* START Source text *

HR Article :- Don’t Rely on the Resume Alone

15 Nov

Statistics show that a significant percentage of job seekers misrepresent themselves in some way on their resumes. While the misrepresentation does not often result in future difficulties on the job, the possibility exists that inaccurate information may lead you to hire individuals who are incapable of performing the work for which they were hired. Take precaution when reviewing a resume and never make a decision to hire someone based solely on information contained in a resume.

Following are tips to help you identify and verify possible misrepresented information:

Overstating experience: The best way to check this is to include an on-the-job day as a final segment of the hiring process. A lack of skills quickly becomes apparent when the potential hire works closely with current employees who are expert in their work.

Falsely claiming college or other degrees: Often, the names of schools will be mentioned, but degrees and dates of attendance will be left off. To check whether an applicant received a degree, simply call or write the institution. Some institutions may not give out all requested information, but most will verify whether an individual graduated and received a degree. Also, numerous institutions exist that give MBAs and PhDs without an adequate, certified curriculum. If an MBA or PhD is needed for the job, you may want to check the credibility of these programs before you hire the job candidate.

Falsifying reasons for leaving former jobs: To verify, call former employers. It might be difficult to check this accurately because many employers are reluctant to say anything that might leave them liable — although some will indicate whether an employee is eligible for rehire with that company.

* END Source text *
* START Data shown *

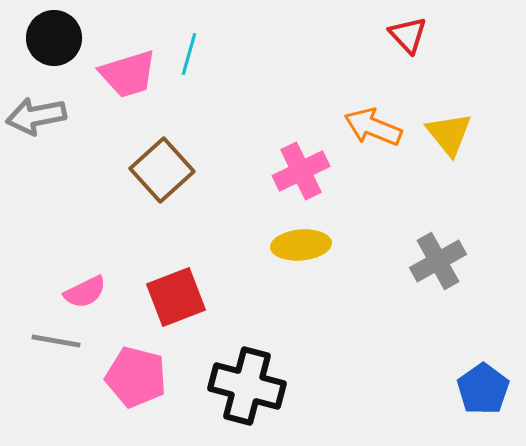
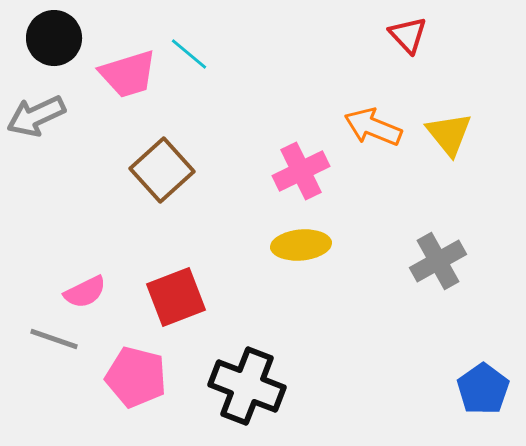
cyan line: rotated 66 degrees counterclockwise
gray arrow: rotated 14 degrees counterclockwise
gray line: moved 2 px left, 2 px up; rotated 9 degrees clockwise
black cross: rotated 6 degrees clockwise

* END Data shown *

Please rewrite the stretch of the HR article from "Statistics show that" through "in their work.", changing "job seekers" to "applicants".

Result for this task:
Statistics show that a significant percentage of applicants misrepresent themselves in some way on their resumes. While the misrepresentation does not often result in future difficulties on the job, the possibility exists that inaccurate information may lead you to hire individuals who are incapable of performing the work for which they were hired. Take precaution when reviewing a resume and never make a decision to hire someone based solely on information contained in a resume.

Following are tips to help you identify and verify possible misrepresented information:

Overstating experience: The best way to check this is to include an on-the-job day as a final segment of the hiring process. A lack of skills quickly becomes apparent when the potential hire works closely with current employees who are expert in their work.